Directions:
Extract the passage from the forum thread on deactivating your account exactly, starting with "## CapnZapp (Apr" and going on through "Blue (Apr 8, 2020)".

Selected excerpt Block Start

# Deactivate your account



## Morrus (Aug 16, 2019)

You can deactivate your account at the following link (this is in your account settings):

_Non-functional link removed.  ~Umbran_

We can't do it for you. You have to do it yourself.  Account deactivation is permanent and cannot be undone.


----------



## Tony Vargas (Nov 18, 2019)

What does that accomplish?  Do your posts vanish?


----------



## CapnZapp (Apr 8, 2020)

An uneducated guess, @Tony Vargas : It scrambles your password and recovery email so you can never ever log back in, and deactivates your profile, making your username unclickable. Others can't easily search for that user's contributions (though googling the user still works of course). It doesn't remove or hide any of your posts, as far as I'm aware (which I think is a good thing, since mass deletion of posts could wreak havoc): _"once on the internet always on the internet"_.


----------



## Blue (Apr 8, 2020)

Tony Vargas said:


> What does that accomplish?  Do your posts vanish?




We had it recently for lowkey13.  For two weeks or so his profile was still there, but his name was struck out on it and in posts.  After that, his profile disappeared, his name was no longer struck out but it was not a link to a profile, and his comment changed to "Guest".


----------



## Lanefan (Apr 8, 2020)

Blue said:


> We had it recently for lowkey13.  For two weeks or so his profile was still there, but his name was struck out on it and in posts.  After that, his profile disappeared, his name was no longer struck out but it was not a link to a profile, and his comment changed to "Guest".

Selected excerpt Block End
Information shown Block Start

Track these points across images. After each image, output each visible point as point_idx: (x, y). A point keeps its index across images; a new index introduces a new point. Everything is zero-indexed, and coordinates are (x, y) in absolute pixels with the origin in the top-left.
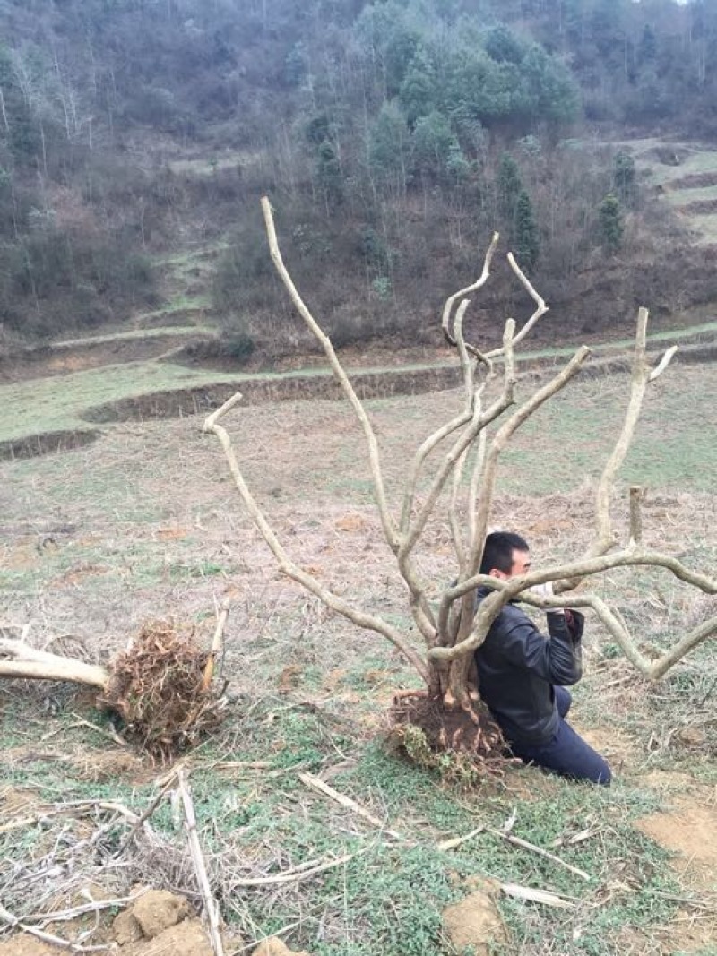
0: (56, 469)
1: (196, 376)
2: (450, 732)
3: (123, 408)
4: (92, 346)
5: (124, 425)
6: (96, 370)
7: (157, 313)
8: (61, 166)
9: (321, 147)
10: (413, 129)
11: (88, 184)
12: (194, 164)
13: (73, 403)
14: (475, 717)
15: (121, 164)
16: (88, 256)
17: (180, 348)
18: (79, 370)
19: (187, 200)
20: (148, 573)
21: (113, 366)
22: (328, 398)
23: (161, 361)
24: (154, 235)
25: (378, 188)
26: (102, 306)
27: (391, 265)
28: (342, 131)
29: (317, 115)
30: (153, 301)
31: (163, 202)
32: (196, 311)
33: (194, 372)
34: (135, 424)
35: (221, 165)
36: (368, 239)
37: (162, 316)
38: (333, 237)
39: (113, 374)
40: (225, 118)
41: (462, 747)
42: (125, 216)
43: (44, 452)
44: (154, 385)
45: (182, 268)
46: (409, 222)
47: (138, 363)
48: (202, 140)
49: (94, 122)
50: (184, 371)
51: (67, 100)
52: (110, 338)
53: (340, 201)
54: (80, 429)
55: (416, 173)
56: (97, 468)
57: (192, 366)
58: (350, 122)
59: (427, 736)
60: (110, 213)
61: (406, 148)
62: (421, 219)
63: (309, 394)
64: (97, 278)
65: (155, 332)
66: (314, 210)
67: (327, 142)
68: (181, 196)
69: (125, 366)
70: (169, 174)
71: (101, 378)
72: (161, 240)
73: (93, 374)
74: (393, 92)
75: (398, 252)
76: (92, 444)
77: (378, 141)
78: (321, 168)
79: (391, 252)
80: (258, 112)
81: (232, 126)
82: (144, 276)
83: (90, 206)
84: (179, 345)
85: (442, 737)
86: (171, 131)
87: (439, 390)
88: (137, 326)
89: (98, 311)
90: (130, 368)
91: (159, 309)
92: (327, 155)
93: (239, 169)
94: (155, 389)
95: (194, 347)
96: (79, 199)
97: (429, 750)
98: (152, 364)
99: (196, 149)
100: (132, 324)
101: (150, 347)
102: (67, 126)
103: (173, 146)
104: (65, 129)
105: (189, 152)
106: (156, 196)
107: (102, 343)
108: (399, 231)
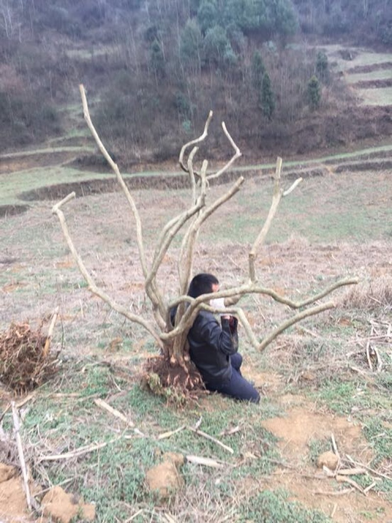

Information shown Block End

Answer below:
## CapnZapp (Apr 8, 2020)

An uneducated guess, @Tony Vargas : It scrambles your password and recovery email so you can never ever log back in, and deactivates your profile, making your username unclickable. Others can't easily search for that user's contributions (though googling the user still works of course). It doesn't remove or hide any of your posts, as far as I'm aware (which I think is a good thing, since mass deletion of posts could wreak havoc): _"once on the internet always on the internet"_.


----------



## Blue (Apr 8, 2020)